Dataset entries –

——————————

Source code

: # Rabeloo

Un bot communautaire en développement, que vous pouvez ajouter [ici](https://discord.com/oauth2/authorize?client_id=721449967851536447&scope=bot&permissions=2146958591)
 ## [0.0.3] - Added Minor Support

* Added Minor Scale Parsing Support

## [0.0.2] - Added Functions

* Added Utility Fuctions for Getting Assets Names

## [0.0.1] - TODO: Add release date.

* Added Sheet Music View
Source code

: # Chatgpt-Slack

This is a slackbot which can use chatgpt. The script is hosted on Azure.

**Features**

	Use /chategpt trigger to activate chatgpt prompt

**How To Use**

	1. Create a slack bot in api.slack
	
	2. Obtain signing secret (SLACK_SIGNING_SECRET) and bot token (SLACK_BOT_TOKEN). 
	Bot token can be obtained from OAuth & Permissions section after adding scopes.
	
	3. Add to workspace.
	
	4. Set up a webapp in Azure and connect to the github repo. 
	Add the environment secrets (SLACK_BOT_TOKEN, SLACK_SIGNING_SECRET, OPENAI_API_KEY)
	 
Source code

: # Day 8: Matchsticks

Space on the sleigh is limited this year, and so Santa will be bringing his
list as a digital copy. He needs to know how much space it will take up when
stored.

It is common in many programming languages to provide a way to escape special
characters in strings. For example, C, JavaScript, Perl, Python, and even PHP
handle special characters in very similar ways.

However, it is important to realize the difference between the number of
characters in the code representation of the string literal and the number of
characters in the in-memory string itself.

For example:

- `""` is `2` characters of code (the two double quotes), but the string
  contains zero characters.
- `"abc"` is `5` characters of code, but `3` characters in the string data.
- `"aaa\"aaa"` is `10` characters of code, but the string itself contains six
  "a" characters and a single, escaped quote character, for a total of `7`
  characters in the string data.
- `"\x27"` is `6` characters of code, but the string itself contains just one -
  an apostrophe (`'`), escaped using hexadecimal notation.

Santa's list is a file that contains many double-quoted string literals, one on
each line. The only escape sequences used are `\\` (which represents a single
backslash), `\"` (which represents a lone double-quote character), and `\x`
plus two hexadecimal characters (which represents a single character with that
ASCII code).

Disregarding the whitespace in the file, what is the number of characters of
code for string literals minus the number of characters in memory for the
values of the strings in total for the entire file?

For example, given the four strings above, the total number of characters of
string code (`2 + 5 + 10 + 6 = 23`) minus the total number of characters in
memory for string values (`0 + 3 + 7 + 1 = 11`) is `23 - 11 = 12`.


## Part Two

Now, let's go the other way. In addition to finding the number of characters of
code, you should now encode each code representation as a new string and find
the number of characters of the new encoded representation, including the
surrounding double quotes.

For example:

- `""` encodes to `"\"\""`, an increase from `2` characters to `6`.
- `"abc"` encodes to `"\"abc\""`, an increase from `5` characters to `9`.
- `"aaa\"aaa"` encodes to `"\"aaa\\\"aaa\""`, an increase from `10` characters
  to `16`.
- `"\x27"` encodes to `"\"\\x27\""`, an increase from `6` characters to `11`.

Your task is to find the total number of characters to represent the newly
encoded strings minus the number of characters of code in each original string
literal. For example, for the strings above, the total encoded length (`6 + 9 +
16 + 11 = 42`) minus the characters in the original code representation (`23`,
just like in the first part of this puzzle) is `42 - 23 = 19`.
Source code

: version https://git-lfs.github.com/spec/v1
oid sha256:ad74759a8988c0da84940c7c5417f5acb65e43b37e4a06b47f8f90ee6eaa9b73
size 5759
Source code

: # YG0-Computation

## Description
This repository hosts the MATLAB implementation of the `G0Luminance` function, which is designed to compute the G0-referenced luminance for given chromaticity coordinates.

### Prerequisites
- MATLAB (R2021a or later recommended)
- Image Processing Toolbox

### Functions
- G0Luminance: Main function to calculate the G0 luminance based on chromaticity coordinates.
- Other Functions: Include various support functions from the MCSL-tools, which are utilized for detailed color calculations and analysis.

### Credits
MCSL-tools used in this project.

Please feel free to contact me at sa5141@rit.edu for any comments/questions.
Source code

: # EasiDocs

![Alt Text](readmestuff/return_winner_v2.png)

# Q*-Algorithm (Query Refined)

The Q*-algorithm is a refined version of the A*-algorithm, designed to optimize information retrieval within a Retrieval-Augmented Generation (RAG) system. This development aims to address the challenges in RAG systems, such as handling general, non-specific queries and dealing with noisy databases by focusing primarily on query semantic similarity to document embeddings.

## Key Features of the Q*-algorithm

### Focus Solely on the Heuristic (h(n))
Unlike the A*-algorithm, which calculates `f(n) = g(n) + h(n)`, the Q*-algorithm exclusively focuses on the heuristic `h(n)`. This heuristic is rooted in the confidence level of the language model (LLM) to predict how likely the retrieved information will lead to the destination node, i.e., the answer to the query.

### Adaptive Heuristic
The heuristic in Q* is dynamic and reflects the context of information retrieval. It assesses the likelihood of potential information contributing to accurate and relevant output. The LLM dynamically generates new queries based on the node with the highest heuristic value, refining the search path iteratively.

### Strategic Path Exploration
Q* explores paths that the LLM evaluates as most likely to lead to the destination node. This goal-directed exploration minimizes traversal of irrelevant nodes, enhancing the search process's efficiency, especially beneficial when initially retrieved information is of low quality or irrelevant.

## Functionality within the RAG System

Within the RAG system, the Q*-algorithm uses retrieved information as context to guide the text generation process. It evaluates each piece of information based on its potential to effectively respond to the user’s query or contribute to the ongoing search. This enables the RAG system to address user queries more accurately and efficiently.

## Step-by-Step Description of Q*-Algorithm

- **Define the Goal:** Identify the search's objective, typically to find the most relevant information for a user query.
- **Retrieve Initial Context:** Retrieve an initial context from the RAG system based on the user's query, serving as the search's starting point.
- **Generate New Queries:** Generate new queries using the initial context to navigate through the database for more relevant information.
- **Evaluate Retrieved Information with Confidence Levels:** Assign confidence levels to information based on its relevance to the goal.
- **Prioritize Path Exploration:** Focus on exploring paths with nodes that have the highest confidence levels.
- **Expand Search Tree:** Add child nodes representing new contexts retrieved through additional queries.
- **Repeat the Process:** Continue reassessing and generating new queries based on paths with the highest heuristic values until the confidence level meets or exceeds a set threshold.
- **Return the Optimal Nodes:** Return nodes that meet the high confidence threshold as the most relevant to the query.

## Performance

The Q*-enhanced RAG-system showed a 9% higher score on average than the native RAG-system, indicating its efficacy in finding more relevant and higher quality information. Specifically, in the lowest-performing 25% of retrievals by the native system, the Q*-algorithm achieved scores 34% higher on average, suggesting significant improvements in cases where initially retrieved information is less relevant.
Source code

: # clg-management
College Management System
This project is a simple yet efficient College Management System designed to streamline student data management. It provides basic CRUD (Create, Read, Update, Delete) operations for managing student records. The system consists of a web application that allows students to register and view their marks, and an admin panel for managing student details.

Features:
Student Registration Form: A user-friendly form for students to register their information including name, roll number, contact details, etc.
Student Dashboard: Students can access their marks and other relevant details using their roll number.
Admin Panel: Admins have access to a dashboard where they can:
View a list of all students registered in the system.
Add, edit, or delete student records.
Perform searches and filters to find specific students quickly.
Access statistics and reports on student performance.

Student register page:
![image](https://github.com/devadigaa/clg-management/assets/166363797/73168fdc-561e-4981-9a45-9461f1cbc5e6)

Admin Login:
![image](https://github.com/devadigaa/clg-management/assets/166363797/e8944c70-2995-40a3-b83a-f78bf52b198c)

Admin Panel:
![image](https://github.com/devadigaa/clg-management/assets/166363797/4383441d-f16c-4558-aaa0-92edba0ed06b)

——————————

What this task involves –
From the data above, copy each line that has the string "used".

Result of this exercise –
each line. The only escape sequences used are `\\` (which represents a single
MCSL-tools used in this project.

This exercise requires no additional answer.